- Directed by: Ludovico Gasparini
- Written by: Carlo Vanzina Enrico Vanzina Lorenzo Beccati Ezio Greggio
- Starring: Sergio Vastano Enzo Braschi Susanna Messaggio
- Production companies: C. G. Silver Film Rete Italia Video 80
- Distributed by: Columbia Pictures Italia C. G. Silver Film
- Release date: November 14, 1986 (Italy);
- Country: Italy
- Language: Italian

= Italian Fast Food =

Italian Fast Food is a 1986 Italian comedy film directed by Ludovico Gasparini, and written by Carlo and Enrico Vanzina, Lorenzo Beccati and Ezio Greggio.

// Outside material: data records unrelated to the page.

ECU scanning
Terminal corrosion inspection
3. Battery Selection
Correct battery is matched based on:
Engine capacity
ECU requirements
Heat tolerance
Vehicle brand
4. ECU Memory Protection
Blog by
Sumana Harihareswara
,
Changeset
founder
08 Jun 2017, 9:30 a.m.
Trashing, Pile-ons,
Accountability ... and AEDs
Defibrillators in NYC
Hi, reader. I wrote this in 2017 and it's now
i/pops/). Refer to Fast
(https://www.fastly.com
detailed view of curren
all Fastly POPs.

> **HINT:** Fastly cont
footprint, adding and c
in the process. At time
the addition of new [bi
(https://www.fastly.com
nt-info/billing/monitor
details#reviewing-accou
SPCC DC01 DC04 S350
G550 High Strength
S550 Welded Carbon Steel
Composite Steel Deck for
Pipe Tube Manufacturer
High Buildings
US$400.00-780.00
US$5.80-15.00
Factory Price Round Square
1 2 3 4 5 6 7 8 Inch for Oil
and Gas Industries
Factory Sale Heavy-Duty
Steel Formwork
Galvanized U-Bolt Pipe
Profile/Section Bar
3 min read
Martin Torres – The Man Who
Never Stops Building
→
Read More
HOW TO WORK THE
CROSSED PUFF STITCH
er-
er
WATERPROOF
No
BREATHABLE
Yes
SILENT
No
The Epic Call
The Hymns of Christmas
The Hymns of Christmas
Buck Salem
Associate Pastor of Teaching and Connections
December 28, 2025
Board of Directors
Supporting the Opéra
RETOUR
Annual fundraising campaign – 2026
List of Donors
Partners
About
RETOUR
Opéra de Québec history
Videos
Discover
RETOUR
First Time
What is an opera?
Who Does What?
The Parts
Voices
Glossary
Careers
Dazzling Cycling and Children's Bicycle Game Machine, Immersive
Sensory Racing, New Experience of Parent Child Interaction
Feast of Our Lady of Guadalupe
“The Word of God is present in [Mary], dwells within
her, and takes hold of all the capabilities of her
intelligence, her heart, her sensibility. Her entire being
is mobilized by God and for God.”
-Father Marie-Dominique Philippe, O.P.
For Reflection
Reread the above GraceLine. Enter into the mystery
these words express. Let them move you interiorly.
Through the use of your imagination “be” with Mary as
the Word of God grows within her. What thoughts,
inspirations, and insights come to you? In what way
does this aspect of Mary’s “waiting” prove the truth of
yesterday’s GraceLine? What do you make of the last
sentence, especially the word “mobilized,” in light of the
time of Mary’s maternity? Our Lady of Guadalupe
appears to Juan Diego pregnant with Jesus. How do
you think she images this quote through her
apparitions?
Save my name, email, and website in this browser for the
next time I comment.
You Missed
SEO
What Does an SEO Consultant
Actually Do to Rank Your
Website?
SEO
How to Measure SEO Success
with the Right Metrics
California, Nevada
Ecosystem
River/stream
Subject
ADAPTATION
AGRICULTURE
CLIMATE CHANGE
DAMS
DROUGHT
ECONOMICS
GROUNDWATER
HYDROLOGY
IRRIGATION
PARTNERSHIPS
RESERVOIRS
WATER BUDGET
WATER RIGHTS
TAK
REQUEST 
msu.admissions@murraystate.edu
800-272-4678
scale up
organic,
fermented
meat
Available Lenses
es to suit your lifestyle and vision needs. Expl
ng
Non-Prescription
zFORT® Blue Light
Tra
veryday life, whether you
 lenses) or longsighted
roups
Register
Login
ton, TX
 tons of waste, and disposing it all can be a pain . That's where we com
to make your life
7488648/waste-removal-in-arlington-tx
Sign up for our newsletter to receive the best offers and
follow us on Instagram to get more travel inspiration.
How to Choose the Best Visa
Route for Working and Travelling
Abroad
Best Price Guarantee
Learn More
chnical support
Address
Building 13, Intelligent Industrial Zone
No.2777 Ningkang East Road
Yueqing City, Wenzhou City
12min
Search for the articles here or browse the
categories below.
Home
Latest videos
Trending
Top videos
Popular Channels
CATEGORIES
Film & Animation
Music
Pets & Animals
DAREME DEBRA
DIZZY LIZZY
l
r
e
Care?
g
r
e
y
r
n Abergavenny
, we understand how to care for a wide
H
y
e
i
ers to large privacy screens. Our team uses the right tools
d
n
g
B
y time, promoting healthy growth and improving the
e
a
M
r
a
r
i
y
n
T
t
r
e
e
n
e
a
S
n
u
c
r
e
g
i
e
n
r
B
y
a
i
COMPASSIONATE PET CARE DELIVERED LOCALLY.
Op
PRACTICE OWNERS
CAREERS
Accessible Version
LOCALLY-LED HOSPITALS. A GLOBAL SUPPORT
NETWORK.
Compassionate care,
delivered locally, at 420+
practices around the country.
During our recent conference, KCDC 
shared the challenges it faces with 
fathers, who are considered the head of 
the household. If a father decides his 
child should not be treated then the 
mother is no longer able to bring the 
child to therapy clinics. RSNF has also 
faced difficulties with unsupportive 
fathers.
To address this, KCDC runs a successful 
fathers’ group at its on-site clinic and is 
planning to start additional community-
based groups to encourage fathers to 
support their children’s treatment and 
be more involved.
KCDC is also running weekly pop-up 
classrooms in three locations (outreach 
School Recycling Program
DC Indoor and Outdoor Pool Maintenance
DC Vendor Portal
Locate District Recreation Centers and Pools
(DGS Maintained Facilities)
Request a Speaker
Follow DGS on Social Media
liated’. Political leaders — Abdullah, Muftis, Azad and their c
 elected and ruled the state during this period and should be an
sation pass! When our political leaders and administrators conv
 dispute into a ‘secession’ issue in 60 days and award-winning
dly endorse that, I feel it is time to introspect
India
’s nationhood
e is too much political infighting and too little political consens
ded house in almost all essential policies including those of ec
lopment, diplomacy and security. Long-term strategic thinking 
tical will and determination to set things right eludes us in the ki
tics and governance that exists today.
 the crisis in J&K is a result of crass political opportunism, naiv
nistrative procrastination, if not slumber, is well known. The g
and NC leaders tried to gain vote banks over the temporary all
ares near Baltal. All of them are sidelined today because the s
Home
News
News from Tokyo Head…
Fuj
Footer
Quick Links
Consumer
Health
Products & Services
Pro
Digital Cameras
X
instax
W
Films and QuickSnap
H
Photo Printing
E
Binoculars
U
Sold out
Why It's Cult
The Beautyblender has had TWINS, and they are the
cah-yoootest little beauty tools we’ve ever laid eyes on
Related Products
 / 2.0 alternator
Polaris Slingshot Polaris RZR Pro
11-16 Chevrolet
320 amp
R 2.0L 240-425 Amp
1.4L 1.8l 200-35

The film is about one day in the life of an Italian fast food restaurant, with several of its customers and workers living strange adventures in and around Milan.

== Cast ==
The cast of Italian Fast Food includes:
- Enzo Braschi as Il Gran Gallo
- Gino Cogliandro as Felice
- Edoardo Romano as Peppino
- Mirko Setaro as Gaetano Accavallo
- Sergio Vastano as Salvatore LeCapre
- Carlo Pistarino as Gino
- Susanna Messaggio as Elisabetta "Betty" Casati
- Anna Galiena as Cliente sadomaso (S&M Client)
- Antonello Fassari as Marcello De Cesari
- Annabella Schiavone as Concetta
- Beatrice Ring as Silvia
- Renato Cecchetto as Regista
- Elvire Audray as Francoise
- Clara Colosimo as Madre di Robertino (Robertino's Mother)
- Luigi Petrucci as Giovanni Canavacciuolo
- Isaac George as Alessio
- Matteo Molinari as "Missile"
- Riccardo Rossi as Oreste
- Antonio Allocca as Esecutore giudiziario
- Francesco Scali as Felicetto

==Production==

The film was inspired by the TV show Drive In, a popular two-hour show of the 1980s. A few of the characters were actually lifted from the show: Sergio Vastano and Enzo Rbaschi reprised their roles. Other roles were created for the film, using actors from the TV show - Carlo Pistarino became a delivery boy, the Trettré were the owner and two workers at the fast food, and Susanna Messaggio (the only actress who was not part of Drive In) became an acting-obsessed waitress. The role of Missile is played by Matteo Molinari, who was one of the writers on Drive In. He subsequently co-wrote the widely successful book series "Anche le Formiche nel Loro Piccolo S'Incazzano" as well as the American-based series "Oops! Movie Mistakes that Made the Cut", books about movie bloopers.

During production, Carlo Pistarino had an accident with the vehicle that was used by his character to deliver food, and the actor came out unharmed after flipping over his three-wheel car.

==Release==
Italian Fast Food was released on November 14, 1986 in Rome, Naples, and Ancona.